If we believe in the potential of every child how can we accept a system that allows the 7% of pupils who are privately educated to take half the places at top Universities like Oxford and Cambridge. And what of the broader implications of this educational inequality? How can we accept that the majority of senior barristers, judges, media and cultural professions will be filled on the basis of whether or not your parents had enough money to send you to a certain school?His solution? Ban private schools in the name of equality. He even makes an infelicitous (though telling) comparison to the French Revolution and the naked use of force that accompanied it:
Let’s storm the private schools like the French once stormed the Bastille and make those wonderful private schools the property of us all, where every child gets to enjoy such fantastic facilities and resources.Mr.
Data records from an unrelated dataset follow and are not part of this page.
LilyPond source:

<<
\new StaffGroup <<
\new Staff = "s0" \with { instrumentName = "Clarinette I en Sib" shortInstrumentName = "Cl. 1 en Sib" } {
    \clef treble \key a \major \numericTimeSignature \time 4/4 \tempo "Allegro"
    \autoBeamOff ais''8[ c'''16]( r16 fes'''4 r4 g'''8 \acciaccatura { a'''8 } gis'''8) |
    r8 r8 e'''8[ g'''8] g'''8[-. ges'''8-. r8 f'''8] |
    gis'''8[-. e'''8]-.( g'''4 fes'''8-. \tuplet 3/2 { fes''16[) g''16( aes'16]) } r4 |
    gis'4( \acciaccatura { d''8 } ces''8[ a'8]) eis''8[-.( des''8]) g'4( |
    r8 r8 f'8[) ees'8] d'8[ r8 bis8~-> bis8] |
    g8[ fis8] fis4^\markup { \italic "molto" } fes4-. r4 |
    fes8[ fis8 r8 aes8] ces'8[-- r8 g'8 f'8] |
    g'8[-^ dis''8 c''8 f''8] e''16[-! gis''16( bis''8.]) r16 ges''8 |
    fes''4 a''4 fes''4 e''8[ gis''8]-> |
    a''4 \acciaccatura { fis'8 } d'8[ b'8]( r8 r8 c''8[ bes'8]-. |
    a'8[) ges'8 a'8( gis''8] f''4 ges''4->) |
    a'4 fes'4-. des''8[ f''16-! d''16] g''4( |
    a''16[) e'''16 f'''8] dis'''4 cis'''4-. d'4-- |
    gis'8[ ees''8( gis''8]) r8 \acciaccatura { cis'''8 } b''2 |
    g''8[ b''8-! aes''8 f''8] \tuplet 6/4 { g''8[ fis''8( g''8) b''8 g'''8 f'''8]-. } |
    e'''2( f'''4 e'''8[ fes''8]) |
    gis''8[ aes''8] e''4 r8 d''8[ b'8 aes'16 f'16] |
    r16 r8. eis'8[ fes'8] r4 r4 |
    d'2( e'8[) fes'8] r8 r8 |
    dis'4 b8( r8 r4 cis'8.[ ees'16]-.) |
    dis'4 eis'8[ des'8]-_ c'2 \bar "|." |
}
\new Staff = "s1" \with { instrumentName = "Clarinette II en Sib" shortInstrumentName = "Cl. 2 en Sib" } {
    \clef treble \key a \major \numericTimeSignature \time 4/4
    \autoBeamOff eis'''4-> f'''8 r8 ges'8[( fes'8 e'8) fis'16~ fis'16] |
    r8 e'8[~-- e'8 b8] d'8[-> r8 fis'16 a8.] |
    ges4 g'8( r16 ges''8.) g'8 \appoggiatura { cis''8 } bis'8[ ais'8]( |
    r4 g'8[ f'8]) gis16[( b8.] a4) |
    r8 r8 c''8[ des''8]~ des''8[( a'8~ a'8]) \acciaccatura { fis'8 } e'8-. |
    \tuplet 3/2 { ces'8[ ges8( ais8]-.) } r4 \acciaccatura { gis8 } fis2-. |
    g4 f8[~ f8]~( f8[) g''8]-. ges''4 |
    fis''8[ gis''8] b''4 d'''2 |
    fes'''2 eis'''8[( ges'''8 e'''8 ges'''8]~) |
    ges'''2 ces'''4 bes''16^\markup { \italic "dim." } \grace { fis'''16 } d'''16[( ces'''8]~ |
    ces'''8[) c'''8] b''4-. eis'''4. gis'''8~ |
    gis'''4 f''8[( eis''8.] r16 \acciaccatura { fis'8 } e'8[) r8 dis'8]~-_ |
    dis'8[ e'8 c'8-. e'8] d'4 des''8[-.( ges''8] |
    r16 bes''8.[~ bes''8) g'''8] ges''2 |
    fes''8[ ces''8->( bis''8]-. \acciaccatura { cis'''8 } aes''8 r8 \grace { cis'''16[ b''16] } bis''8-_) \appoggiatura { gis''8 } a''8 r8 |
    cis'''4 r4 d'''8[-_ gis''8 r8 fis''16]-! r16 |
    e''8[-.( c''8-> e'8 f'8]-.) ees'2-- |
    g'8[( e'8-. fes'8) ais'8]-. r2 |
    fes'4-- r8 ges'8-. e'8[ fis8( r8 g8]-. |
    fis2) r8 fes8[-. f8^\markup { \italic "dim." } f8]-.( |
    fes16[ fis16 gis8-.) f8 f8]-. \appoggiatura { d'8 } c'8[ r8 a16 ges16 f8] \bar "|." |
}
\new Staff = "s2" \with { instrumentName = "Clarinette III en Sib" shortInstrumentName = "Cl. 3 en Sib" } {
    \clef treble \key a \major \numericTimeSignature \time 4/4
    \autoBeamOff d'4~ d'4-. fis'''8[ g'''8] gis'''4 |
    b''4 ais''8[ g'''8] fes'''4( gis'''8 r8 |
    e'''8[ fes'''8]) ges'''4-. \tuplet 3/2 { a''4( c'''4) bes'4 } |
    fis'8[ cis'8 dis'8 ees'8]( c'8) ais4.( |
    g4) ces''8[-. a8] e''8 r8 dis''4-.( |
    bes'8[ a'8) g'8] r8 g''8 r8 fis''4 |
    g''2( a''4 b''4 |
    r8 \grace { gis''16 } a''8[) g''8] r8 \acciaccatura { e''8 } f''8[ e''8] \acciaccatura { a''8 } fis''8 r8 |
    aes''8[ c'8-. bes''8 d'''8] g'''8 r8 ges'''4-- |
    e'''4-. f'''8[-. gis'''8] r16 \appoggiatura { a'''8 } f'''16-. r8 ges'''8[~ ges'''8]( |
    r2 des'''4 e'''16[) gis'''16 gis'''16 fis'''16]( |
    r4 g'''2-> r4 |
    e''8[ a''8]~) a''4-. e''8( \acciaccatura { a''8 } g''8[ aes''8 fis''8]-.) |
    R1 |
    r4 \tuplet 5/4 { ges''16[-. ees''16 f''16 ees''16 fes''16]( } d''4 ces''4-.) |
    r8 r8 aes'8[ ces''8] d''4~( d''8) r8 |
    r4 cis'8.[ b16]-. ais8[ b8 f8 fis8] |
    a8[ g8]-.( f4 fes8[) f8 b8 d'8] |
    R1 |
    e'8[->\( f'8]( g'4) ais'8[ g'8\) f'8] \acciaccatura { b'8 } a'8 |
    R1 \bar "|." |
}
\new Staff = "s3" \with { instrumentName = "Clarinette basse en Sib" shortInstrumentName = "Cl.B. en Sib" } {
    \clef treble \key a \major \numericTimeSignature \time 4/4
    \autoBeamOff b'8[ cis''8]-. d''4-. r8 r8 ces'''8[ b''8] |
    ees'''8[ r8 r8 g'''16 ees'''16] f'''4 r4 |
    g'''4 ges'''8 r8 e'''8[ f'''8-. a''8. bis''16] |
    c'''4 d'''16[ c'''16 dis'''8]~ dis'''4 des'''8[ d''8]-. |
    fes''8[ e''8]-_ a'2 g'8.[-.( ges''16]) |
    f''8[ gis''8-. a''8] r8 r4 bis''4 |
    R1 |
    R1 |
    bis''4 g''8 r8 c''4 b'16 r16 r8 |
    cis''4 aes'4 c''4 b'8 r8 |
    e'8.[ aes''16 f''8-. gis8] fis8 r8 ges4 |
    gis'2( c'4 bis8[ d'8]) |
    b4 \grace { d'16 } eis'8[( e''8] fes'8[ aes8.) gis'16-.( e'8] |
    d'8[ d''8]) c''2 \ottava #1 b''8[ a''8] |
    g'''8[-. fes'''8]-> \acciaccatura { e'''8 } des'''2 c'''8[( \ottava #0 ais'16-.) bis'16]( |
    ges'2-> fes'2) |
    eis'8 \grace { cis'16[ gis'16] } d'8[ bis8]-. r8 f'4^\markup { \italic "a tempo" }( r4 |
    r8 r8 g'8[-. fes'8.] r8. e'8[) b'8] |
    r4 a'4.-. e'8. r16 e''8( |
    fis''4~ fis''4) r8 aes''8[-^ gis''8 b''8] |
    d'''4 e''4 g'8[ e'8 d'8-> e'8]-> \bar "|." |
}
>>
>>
Rooney tries to sugarcoat his prescription by claiming that such a ban will somehow improve public schools. Keep in mind that parents of privately schooled children still pay taxes that fund public schools, so such a notion is magical thinking at best. More likely, it is a red herring. A pretext appealing to values and self-interest (even if collectivized) is still politically necessary in a culture that has not yet descended into abject egalitarianism and sacrifice-worship.
Mr. Rooney makes it clear repeatedly that his moral ideal is equality, and you can be damned sure that quality of education is an expendable value to him in achieving that end.